Parenting

On Moving...and Moving On

by Dina Relles
Updated: 
Originally Published: 

We’re selling our home and moving. I know what you’re thinking. You’re totally jealous, because packing up a house you’ve lived in for six years, and while three kids are living in it, sounds like your idea of a good time.

I can assure you—it’s a mixed bag.

“The goal is to make it look like the prospective buyers’ home, not yours,” a realtor matter-of-factly advises.

I get the carpets cleaned. I scrub the dirt off the walls. The nail polish streaks, the grimy handprints, the errant crayon markings—it all (thankfully) comes off.

I straighten the closets, donate furniture, toss applesauce and breakfast bars long past their prime, gather and organize dozens of stray coins (husband’s), Lego pieces (kids’), and travel-sized moisturizers (mine). I tuck away the baby clothes and sleep sacks my kids have outgrown and we no longer need, until…

I unearth memories.

I find an old picture my husband took of me hours before he proposed. My eyes are cast downward as I stare intently at a VHS (!) case in a video rental store (remember those?), deep in thought over what to watch that night (oh our twenties!), flat-stomached (remember that?) and content. I look at it for a long minute. For some reason, I leave it out on my dresser.

I put away picture frames holding images of the boys—some showing those sweet, plump-cheeked baby faces I can hardly remember, others the playful smirks of a toddler.
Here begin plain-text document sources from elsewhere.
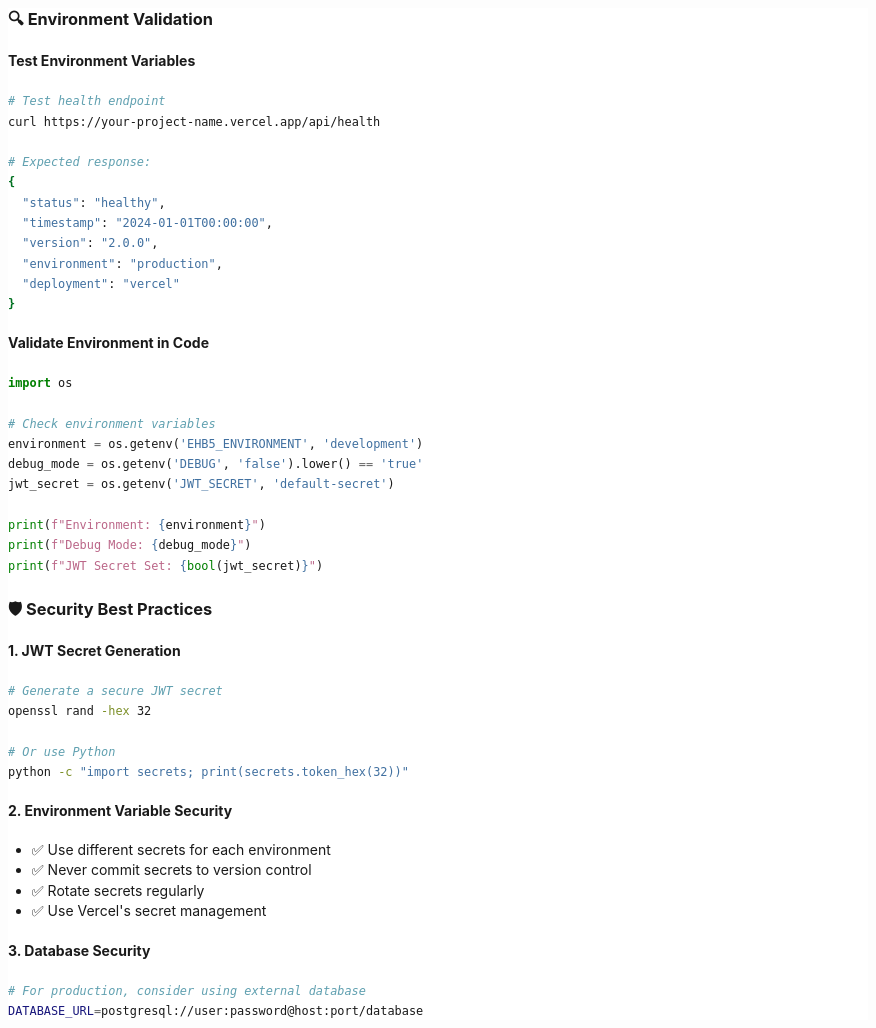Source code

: ### 🔍 Environment Validation

#### Test Environment Variables
```bash
# Test health endpoint
curl https://your-project-name.vercel.app/api/health

# Expected response:
{
  "status": "healthy",
  "timestamp": "2024-01-01T00:00:00",
  "version": "2.0.0",
  "environment": "production",
  "deployment": "vercel"
}
```

#### Validate Environment in Code
```python
import os

# Check environment variables
environment = os.getenv('EHB5_ENVIRONMENT', 'development')
debug_mode = os.getenv('DEBUG', 'false').lower() == 'true'
jwt_secret = os.getenv('JWT_SECRET', 'default-secret')

print(f"Environment: {environment}")
print(f"Debug Mode: {debug_mode}")
print(f"JWT Secret Set: {bool(jwt_secret)}")
```

### 🛡️ Security Best Practices

#### 1. JWT Secret Generation
```bash
# Generate a secure JWT secret
openssl rand -hex 32

# Or use Python
python -c "import secrets; print(secrets.token_hex(32))"
```

#### 2. Environment Variable Security
- ✅ Use different secrets for each environment
- ✅ Never commit secrets to version control
- ✅ Rotate secrets regularly
- ✅ Use Vercel's secret management

#### 3. Database Security
```bash
# For production, consider using external database
DATABASE_URL=postgresql://user:password@host:port/database
```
I hide the kids’ favorite bedtime stories in drawers, pack up the “daily sheets” chronicling their years at day care—I’ve saved every one. I put the water table out by the curb on trash day, wistfully recalling the fun the boys had playing with it. This winter’s cold made it crack right down the middle.

I purge my closet and get rid of the skinny jeans. It’s liberating. I finally trash my law school outlines, but I keep that naively optimistic college paper on The Social Contract. Tucked away under the bed, of course.

I part with the rocking chair my mother had when I was a baby. After all, one arm is broken. It’s time.

I tidy and scrub and clean and conceal.

I try to make it seem like we never lived here. But we did.

This is the carpet on which my sons did “tummy time,” learned to crawl, and then walk. These are the hallways we paced to soothe our newborns to sleep. That’s the roof deck we ran to when my feisty firstborn would only settle in the fresh summer evening air. There’s the front stoop I sat on to pass the lonely, lovely days of my maternity leaves.

See that scratch on the back of the kids’ bedroom door? That’s from when my son kicked it so hard during a tantrum that he knocked it right into the bookcase. See those marks on the bottom of the kitchen cabinets? They’re from when my boys rode their bikes along the length of our first floor to blow off steam before bed or during the long, endless winter days when we couldn’t get outside.

See this staircase? That’s where I lay when I was in labor for the first time. From that top step, we counted and measured the intensity of those sweet, early contractions—the ones that started it all.

That front door? We walked through it with each of our babies as we brought them home from the hospital four blocks away. That rocking chair in the corner? I nursed all three of my sons there while “Baby Mine” played softly in the background.

Now we move on. It’ll be good for us, I know. A new state, new schools, new jobs, new friends, a new chapter. It’s good to have a fresh start sometimes.

But oh how I’ll miss these playgrounds! These familiar streets. The way my kids know the way from home to school by heart. How we can hardly make it to the corner without passing a friend or neighbor—how those have become one and the same.

But as I’ve cleaned and purged, I’ve learned. It’s not about these four walls. It’s not the house that makes it a home. What we’ve created here—this family, these memories—they’re coming with us. It’s not about the things, or even the places. It all makes you who you are. And you take that with you wherever you go.

We’ll do our best to make this house look like someone else’s home. For now, though? It’s ours. And in some way, it always will be.